Top of Supplied material
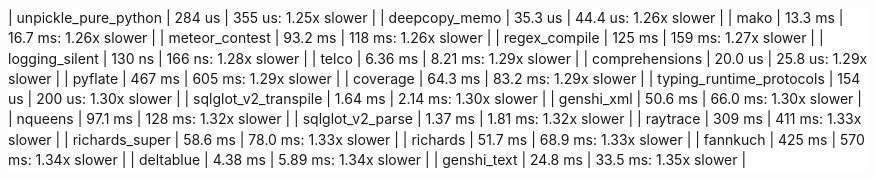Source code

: | unpickle_pure_python       | 284 us                                                                                                               | 355 us: 1.25x slower                                                                                                       |
| deepcopy_memo              | 35.3 us                                                                                                              | 44.4 us: 1.26x slower                                                                                                      |
| mako                       | 13.3 ms                                                                                                              | 16.7 ms: 1.26x slower                                                                                                      |
| meteor_contest             | 93.2 ms                                                                                                              | 118 ms: 1.26x slower                                                                                                       |
| regex_compile              | 125 ms                                                                                                               | 159 ms: 1.27x slower                                                                                                       |
| logging_silent             | 130 ns                                                                                                               | 166 ns: 1.28x slower                                                                                                       |
| telco                      | 6.36 ms                                                                                                              | 8.21 ms: 1.29x slower                                                                                                      |
| comprehensions             | 20.0 us                                                                                                              | 25.8 us: 1.29x slower                                                                                                      |
| pyflate                    | 467 ms                                                                                                               | 605 ms: 1.29x slower                                                                                                       |
| coverage                   | 64.3 ms                                                                                                              | 83.2 ms: 1.29x slower                                                                                                      |
| typing_runtime_protocols   | 154 us                                                                                                               | 200 us: 1.30x slower                                                                                                       |
| sqlglot_v2_transpile       | 1.64 ms                                                                                                              | 2.14 ms: 1.30x slower                                                                                                      |
| genshi_xml                 | 50.6 ms                                                                                                              | 66.0 ms: 1.30x slower                                                                                                      |
| nqueens                    | 97.1 ms                                                                                                              | 128 ms: 1.32x slower                                                                                                       |
| sqlglot_v2_parse           | 1.37 ms                                                                                                              | 1.81 ms: 1.32x slower                                                                                                      |
| raytrace                   | 309 ms                                                                                                               | 411 ms: 1.33x slower                                                                                                       |
| richards_super             | 58.6 ms                                                                                                              | 78.0 ms: 1.33x slower                                                                                                      |
| richards                   | 51.7 ms                                                                                                              | 68.9 ms: 1.33x slower                                                                                                      |
| fannkuch                   | 425 ms                                                                                                               | 570 ms: 1.34x slower                                                                                                       |
| deltablue                  | 4.38 ms                                                                                                              | 5.89 ms: 1.34x slower                                                                                                      |
| genshi_text                | 24.8 ms                                                                                                              | 33.5 ms: 1.35x slower                                                                                                      |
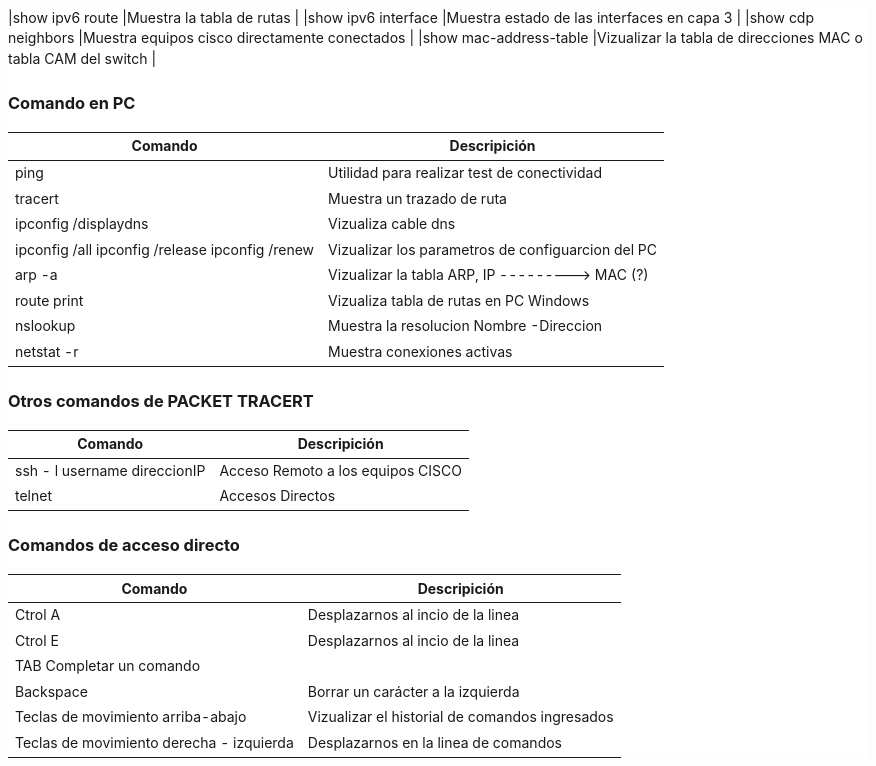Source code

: |show ipv6 route	|Muestra la tabla de rutas	|
|show ipv6  interface 	|Muestra estado de las interfaces en capa 3	|
|show cdp neighbors	|Muestra equipos cisco directamente conectados	|
|show mac-address-table	|Vizualizar la tabla de direcciones MAC o tabla CAM del switch	|

### Comando en PC	
| Comando | Descripición |
| --------- | -------- |
|ping |	Utilidad para realizar test de conectividad 	|
|tracert	|Muestra un trazado de ruta	|
|ipconfig /displaydns	|Vizualiza cable dns	|
|ipconfig /all       ipconfig /release     ipconfig /renew	|Vizualizar los parametros de configuarcion del PC	|
|arp -a	|Vizualizar la tabla ARP,    IP  ---------> MAC (?)	|
|route print	|Vizualiza tabla de rutas en PC Windows 	|
|nslookup	|Muestra la resolucion Nombre -Direccion	|
|netstat -r	|Muestra conexiones activas	|
### Otros comandos de PACKET TRACERT
| Comando | Descripición |
| --------- | -------- |
|ssh - l  username direccionIP	|Acceso Remoto  a los equipos CISCO	|
|telnet |Accesos Directos		|
### Comandos de acceso directo
| Comando | Descripición |
| --------- | -------- |
|Ctrol A	|Desplazarnos al incio de la linea	|
|Ctrol E|	Desplazarnos al incio de la linea	|
|TAB	Completar un comando	|
|Backspace	|Borrar un carácter a la izquierda	|
|Teclas de movimiento  arriba-abajo	|Vizualizar el historial de comandos ingresados	|
|Teclas de movimiento derecha - izquierda|	Desplazarnos en la linea de comandos	|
Bottom of Supplied material
**What you have to do**
Begin at the first line of the data above and repeat each line exactly, stopping after the line containing "166 ns: 1.28x". Omit the pictures.

**Worked solution**
Source code

: | unpickle_pure_python       | 284 us                                                                                                               | 355 us: 1.25x slower                                                                                                       |
| deepcopy_memo              | 35.3 us                                                                                                              | 44.4 us: 1.26x slower                                                                                                      |
| mako                       | 13.3 ms                                                                                                              | 16.7 ms: 1.26x slower                                                                                                      |
| meteor_contest             | 93.2 ms                                                                                                              | 118 ms: 1.26x slower                                                                                                       |
| regex_compile              | 125 ms                                                                                                               | 159 ms: 1.27x slower                                                                                                       |
| logging_silent             | 130 ns                                                                                                               | 166 ns: 1.28x slower                                                                                                       |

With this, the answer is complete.